→ PROVIDED PASSAGE:
------------------------------------------------------------

The safety and scientific validity of this study is the responsibility of the study sponsor and investigators. Listing a study does not mean it has been evaluated by the U.S. Federal Government. Know the risks and potential benefits of clinical studies and talk to your health care provider before participating. Read our disclaimer for details.
 
ClinicalTrials.gov Identifier: NCT04069468
Recruitment Status : Recruiting
First Posted : August 28, 2019
Last Update Posted : February 5, 2020
Sponsor:
Information provided by (Responsible Party):
Biocompatibles UK Ltd

Brief Summary:
The purpose of this registry study is to gather effectiveness, QoL, safety and procedural information on TheraSphere® for the treatment of participants with HCC in real world clinical practice settings in France.

Condition or disease Intervention/treatment
Hepatocellular Carcinoma Device: TheraSphere

Detailed Description:

TheraSphere® is a radioembolic therapeutic device used in the treatment of liver cancers. The goal of the registry study is to collect prospectively: participant description, treatment goal, treatment description, treatment results, safety, quality of life and survival data to ultimately demonstrate that TheraSphere® treatment meets the claims that led to the reimbursement in France. The registry study is also an opportunity to improve the proper use of the device by team training especially for the personalized dosimetry treatment approach.

------------------------------------------------------------

→ DATA PROVIDED:
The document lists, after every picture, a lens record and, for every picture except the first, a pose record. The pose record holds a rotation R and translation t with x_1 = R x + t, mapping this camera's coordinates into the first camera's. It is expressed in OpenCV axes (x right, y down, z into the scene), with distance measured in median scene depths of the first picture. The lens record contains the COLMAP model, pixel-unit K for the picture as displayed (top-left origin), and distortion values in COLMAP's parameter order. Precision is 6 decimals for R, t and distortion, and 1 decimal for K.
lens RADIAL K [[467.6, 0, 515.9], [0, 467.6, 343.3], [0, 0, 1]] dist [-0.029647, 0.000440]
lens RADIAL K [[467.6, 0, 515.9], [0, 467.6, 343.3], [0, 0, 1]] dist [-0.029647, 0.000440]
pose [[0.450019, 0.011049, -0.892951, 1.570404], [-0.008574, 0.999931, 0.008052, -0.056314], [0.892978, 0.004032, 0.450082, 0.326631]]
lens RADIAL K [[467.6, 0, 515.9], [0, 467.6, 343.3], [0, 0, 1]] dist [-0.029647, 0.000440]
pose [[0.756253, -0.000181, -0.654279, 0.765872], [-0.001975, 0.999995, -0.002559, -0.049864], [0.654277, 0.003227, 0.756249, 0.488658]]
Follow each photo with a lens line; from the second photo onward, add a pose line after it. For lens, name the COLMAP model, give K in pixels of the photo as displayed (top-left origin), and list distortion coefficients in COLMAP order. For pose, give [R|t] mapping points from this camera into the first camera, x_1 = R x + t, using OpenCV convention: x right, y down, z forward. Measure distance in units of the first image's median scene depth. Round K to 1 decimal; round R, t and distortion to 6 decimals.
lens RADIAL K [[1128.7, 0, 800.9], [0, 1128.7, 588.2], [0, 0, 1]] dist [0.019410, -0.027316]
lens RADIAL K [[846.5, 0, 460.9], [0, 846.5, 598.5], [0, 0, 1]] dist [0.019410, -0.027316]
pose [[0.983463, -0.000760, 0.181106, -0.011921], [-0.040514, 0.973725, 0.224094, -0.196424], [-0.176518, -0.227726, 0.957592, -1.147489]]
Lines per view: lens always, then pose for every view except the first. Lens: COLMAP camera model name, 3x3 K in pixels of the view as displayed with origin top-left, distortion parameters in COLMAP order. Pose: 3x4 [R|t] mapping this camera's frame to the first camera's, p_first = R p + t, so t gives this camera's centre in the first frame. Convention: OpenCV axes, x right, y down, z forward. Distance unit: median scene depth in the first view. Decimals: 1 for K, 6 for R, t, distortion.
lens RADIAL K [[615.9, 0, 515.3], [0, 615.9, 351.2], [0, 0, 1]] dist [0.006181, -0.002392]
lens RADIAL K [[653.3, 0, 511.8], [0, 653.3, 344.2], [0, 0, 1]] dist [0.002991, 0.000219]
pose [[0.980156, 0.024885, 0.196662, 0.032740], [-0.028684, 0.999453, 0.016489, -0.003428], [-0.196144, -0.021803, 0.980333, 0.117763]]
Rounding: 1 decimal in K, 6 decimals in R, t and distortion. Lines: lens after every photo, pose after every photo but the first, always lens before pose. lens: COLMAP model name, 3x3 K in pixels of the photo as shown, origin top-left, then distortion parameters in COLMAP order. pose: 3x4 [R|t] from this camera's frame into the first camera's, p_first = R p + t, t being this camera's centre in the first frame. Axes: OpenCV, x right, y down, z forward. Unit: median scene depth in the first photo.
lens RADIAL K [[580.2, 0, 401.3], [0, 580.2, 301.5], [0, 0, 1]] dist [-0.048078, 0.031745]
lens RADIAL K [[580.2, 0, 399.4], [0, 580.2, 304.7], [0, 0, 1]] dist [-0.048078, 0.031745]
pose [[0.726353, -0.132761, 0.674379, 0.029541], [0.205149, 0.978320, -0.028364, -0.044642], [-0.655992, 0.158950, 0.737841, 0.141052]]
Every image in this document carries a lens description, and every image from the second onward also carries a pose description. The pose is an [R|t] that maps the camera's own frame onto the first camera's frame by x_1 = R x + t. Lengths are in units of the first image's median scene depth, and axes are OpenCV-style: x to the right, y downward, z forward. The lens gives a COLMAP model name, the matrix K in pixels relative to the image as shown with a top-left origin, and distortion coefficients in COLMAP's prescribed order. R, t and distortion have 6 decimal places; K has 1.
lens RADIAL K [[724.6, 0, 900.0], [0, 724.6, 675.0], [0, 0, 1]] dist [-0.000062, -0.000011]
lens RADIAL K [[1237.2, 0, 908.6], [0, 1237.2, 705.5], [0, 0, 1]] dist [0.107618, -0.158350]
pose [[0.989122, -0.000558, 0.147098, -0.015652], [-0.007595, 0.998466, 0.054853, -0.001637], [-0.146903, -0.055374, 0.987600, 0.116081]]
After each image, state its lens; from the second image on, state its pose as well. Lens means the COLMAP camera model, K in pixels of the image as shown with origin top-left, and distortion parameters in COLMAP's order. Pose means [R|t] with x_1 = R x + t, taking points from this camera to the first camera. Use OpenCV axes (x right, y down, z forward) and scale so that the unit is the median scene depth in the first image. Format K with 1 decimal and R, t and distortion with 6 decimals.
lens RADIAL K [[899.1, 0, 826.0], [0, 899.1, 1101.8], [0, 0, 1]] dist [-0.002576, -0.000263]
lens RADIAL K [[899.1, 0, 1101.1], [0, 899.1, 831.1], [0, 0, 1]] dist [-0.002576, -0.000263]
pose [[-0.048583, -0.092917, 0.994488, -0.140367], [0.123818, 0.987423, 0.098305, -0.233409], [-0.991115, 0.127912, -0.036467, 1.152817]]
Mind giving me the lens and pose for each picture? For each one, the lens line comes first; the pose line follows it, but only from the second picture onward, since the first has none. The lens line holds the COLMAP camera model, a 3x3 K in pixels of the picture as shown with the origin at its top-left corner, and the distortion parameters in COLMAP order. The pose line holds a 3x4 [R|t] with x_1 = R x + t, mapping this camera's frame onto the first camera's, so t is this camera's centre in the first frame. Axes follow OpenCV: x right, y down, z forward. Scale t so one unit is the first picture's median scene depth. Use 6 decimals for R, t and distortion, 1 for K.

------------------------------------------------------------

→ TASK LIST:
A) In which country does the TheraSphere registry study gather its information?
B) Name every kind of data that the TheraSphere registry study collects prospectively, according to the clinical study listing.
C) Extend the TheraSphere clinical study listing, starting after its last sentence.
The entries have no connection to the clinical study listing.

→ WRITTEN ANSWERS:
A) France.

B) Participant description, treatment goal, treatment description, treatment results, safety, quality of life, and survival data.

C)
Clinical data will be collected and held in a secured, validated system and can be downloaded by BTG Data Management on an ongoing basis. Data verification will be performed by BTG Data Management and data validation checks will be created by the validated data system (with the BTG team performing User Acceptance Testing on them before they go live). Adverse Events and concomitant diseases will be coded according to the version of Medical Dictionary for Regulatory Activities (MedDRA) agreed with Biocompatibles UK Ltd. Concomitant medications will be coded using the version of the World Health Organisation (WHO) Drug dictionary agreed with the validated data system.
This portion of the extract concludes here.